Chapter Thirteen

6.6K 507 3
                                    

"Cause there's only one thing that would never change. Memories."

----------

Alexis's POV

Gue baru aja melangkah masuk ke gerbang sekolah tanpa telat, dan Paker ngedatengin gue dengan tawa renyahnya. "Pagi, Mbak. Semangat banget jam segini udah dateng." Katanya meledek gue.

Gue ketawa, menjabat tangannya. "Kalo telat, nanti ditutupin gerbang lagi sama pejabat gerbang." Kata gue membalas.

Paker ketawa lebih keras. "Bisa aja, Mbak. Oh iya, selamat kemarin udah menang, ya. Saya nonton dari pos dengerin siaran sekolah aja. Nama Mbaknya disebut terus."

Gue mengangguk. "Yang siaran itu fansnya saya, makanya nama saya doang yang disebut." Kata gue seraya masuk ke dalam sekolah.

Suasana didalam sekolah gak terlalu aneh buat gue, cuma hari ini banyak banget yang nyapa dan ngasih selamat atas pertandingan kemaren. Gue kira basket mulai gak dinikmati, ternyata gak sesuai perkiraan gue juga. "Lex!"

Gue menoleh dan mendapati kapten futsal bernama Rei berlari kecil ke arah gue dari depan ruang OSIS. Rei bukan cuma kapten futsal, dia juga ketua OSIS dan anggota ekskul photography yang lagi ngehits banget disekolah gue. Kalo kata cewek-cewek, Rei itu suami idaman. Mungkin karena dia baik, multitalented, dan gak jelek-jelek banget.

"Kenapa, Rei? Tumben." Kata gue setelah dia mendekat.

Rei ngasih gue selebaran OSIS, yang isinya adalah formulir pencalonan diri buat jadi Ketua OSIS yang baru. "Apa nih maksudnya?" tanya gue heran.

Rei menghela nafasnya. "Gue ngasih lo kesempatan buat nyalonin diri."

Gue mengerutkan dahi. "Pernah gue bilang sama lo gue tertarik masuk OSIS?" tanya gue diiringi gelengan Rei. "Lagian kan masih ada elo yang ngejabat, kenapa mesti diganti?"

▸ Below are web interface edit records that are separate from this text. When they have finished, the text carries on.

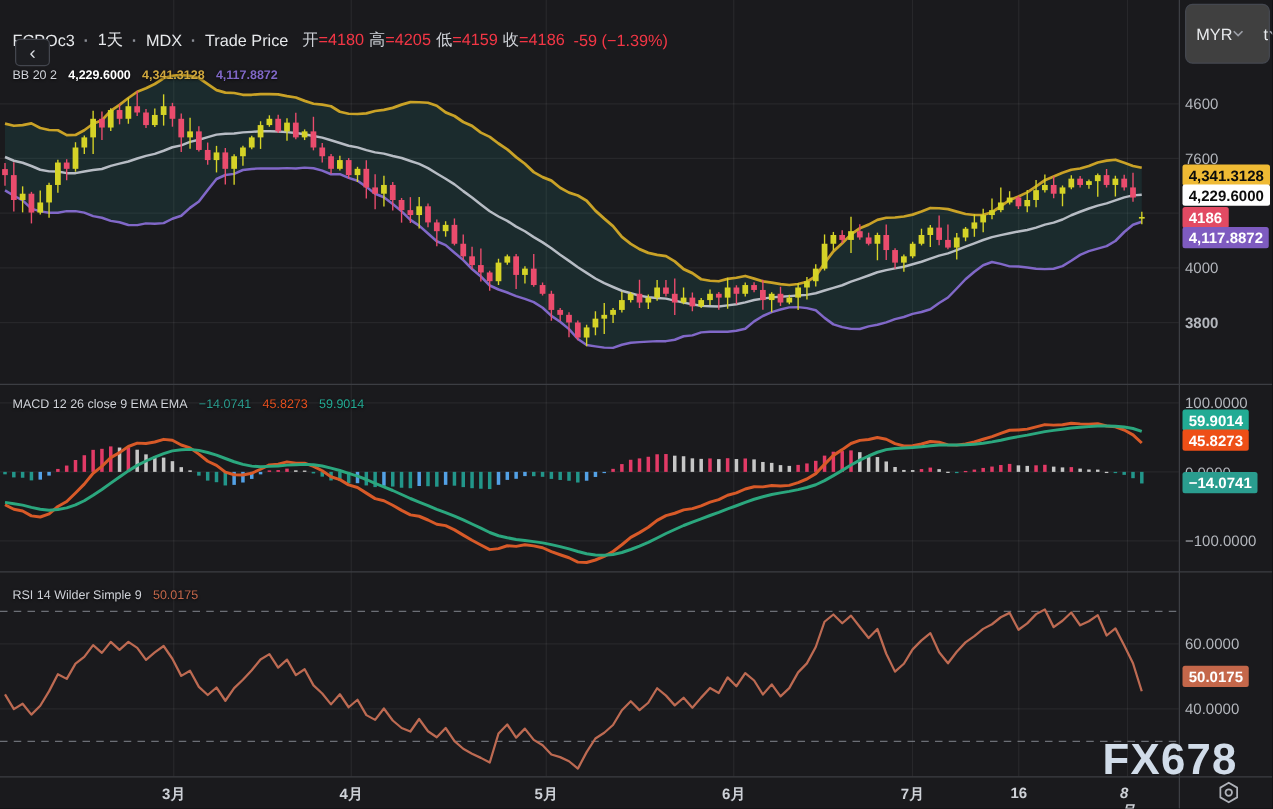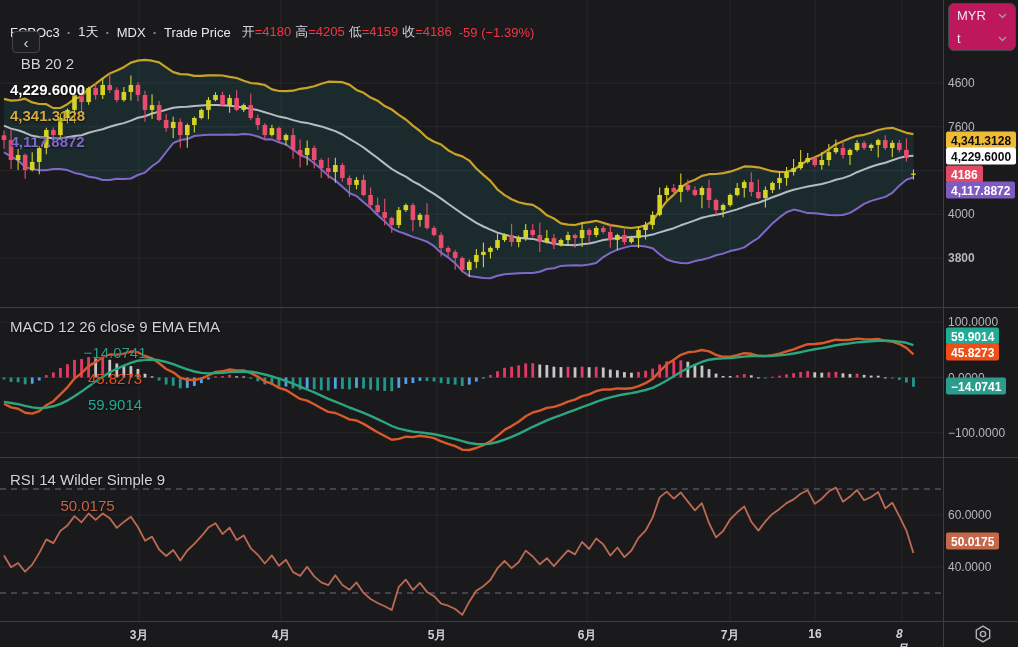--- a/index.html
+++ b/index.html
@@ -9,39 +9,39 @@
   
   .hdr{position:absolute;left:10px;top:8px;height:16px;display:flex;align-items:center;gap:7px;
        font-size:13px;color:#e6e8eb;white-space:nowrap;z-index:30;margin-top:16px;}
   .hdr .dot{color:#8b8e96;font-weight:700;}
   .hdr .red{color:#f23645;}
   .hdr .kv .k{color:#cfd2d8;}
   .hdr .kv .v{color:#f23645;}
   .backbtn{position:absolute;left:12px;top:31px;width:28px;height:22px;background:#1d1e22;
        border:1px solid #43464e;border-radius:4px;color:#d9dce1;font-size:15px;line-height:19px;
        text-align:center;cursor:pointer;z-index:30;padding:0;font-family:inherit;}
-  .indrow{position:absolute;left:10px;display:flex;gap:9px;align-items:center;font-size:15px;
-       color:#cfd2d8;white-space:nowrap;z-index:25;text-shadow:0 1px 2px rgba(0,0,0,.7);flex-direction:column;}
+  .indrow{position:absolute;left:10px;display:flex;gap:9px;align-items:center;font-size:10px;
+       color:#cfd2d8;white-space:nowrap;z-index:25;text-shadow:0 1px 2px rgba(0,0,0,.7);}
   .bbrow{top:55px;}
   .bb-mid{color:#ffffff;font-weight:700;}
   .bb-up{color:#d2a93e;font-weight:600;}
   .bb-low{color:#8168c8;font-weight:600;}
   .macdrow{top:318px;}
   .m-hist{color:#2a9d8f;}
   .m-macd{color:#e8501e;}
   .m-sig{color:#22ab94;}
   .rsirow{top:471px;text-align:center;}
   .r-val{color:#c4674a;}
   
   .tick{position:absolute;left:948px;transform:translateY(-50%);font-size:12px;color:#b4b7bd;z-index:20;}
   .badge{position:absolute;left:946px;transform:translateY(-50%);font-size:12px;font-weight:700;
        padding:1.5px 5px;border-radius:2px;z-index:21;white-space:nowrap;}
   
-  .selbox{position:absolute;left:948px;top:3px;width:66px;height:46px;background:#be185d;
-       border:1px solid #44474f;border-radius:6px;z-index:40;display:flex;flex-direction:column;}
+  .selbox{position:absolute;left:948px;top:3px;width:66px;height:46px;background:#404040;
+       border:1px solid #44474f;border-radius:6px;z-index:40;display:flex;flex-direction:row;}
   .selrow{flex:1;display:flex;align-items:center;justify-content:space-between;
        padding:0 8px;color:#e8eaed;font-size:13px;cursor:pointer;}
   .chev{display:flex;align-items:center;}
   
   .time-axis{position:absolute;left:0;top:622px;width:871px;height:25px;z-index:22;}
   .tlabel{position:absolute;top:5px;transform:translateX(-50%);font-size:12px;font-weight:600;color:#ced1d7;}
   .gearbtn{position:absolute;left:972px;top:2px;width:22px;height:22px;background:transparent;
        border:none;cursor:pointer;padding:0;}
   .watermark{position:absolute;left:882px;top:588px;font-size:35px;font-weight:600;letter-spacing:1px;
        color:#dbe7f4;opacity:.95;z-index:26;}
@@ -574,13 +574,14 @@
     </button>
   <div class="tlabel" style="left: 139px;">3月</div>
       <div class="tlabel" style="left: 281px;">4月</div>
       <div class="tlabel" style="left: 437px;">5月</div>
       <div class="tlabel" style="left: 587px;">6月</div>
       <div class="tlabel" style="left: 730px;">7月</div>
       <div class="tlabel" style="left: 815px;">16</div>
       <div class="tlabel" style="left: 902px; font-style: italic;">8月</div>
     </div>
 
+  <div class="watermark">FX678</div>
 </div>
 
 </body></html>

"Gue kan udah kelas tiga. Waktu gue di OSIS udah abis, makanya gue nawarin lo sekarang buat nyalonin jadi pengganti gue." Jelas Rei. Gue masih mengulang membaca formulir yang tertera, dan Rei menghela nafasnya lagi. "Gini aja deh, lo bawa formulirnya dulu. Kalo lo gak mau, cari orang rekomendasian lo yang setidaknya leadership dan public speakingnya bagus. Gimana?"

"Kok jadi gue yang nyari?" gerutu gue.

"Iya lah, kan lo udah nolak tawaran gue. Tanggung jawab dong. Lagian gue sibuk ngurusin try out, tugas gue juga banyak numpuk belom kelar. Bantu gue lah, Lex." Pinta Rei dengan wajah memelasnya.

Gue menghela nafas. "Kan OSIS mau ngadain lomba pidato tuh pas hari guru, lo sekalian cari aja. Bikin tema yang sesuai sama apa yang lo cari, jadi meminimalisir orang-orangnya. Lo nyari yang public speakingnya bagus, udah ada lomba pidato. Bikin aja temanya jadi leadership."

Rei membelalak dan mencengkram kedua bahu gue. "Kenapa gue gak kepikiran ya?"

Gue memutar bola mata. "Udah sarapan ya lo?"

"Udah, kenapa emang?"

"Orang kenyang kan jadi bego." Celetuk gue gak berdosa.

Rei ngejitak kepala gue, dan dorong gue menuju kelas. "Oh iya, hari ini ada anak baru dikelas lo. Gue lupa namanya, tapi sampein salam manis dari gue." Kata Rei seraya berjalan menjauh.

"Bodo!" sahut gue disusul sahutannya yang disimboli dengan jari tengah.

Seperti biasa, Raldin dan Kemal belum dateng sekalinya gue dateng pagi. Mereka itu tipe orang yang datenganya pas. Sedangkan bayak temen-temen gue dikelas yang tipenya 'ngegosip sebelum bel masuk'. Kalo tipe gue, 'tidur sebelum bel masuk'. Gue duduk dibangku gue, menjadikan tas sebagai bantal, dan kemudian terlelap.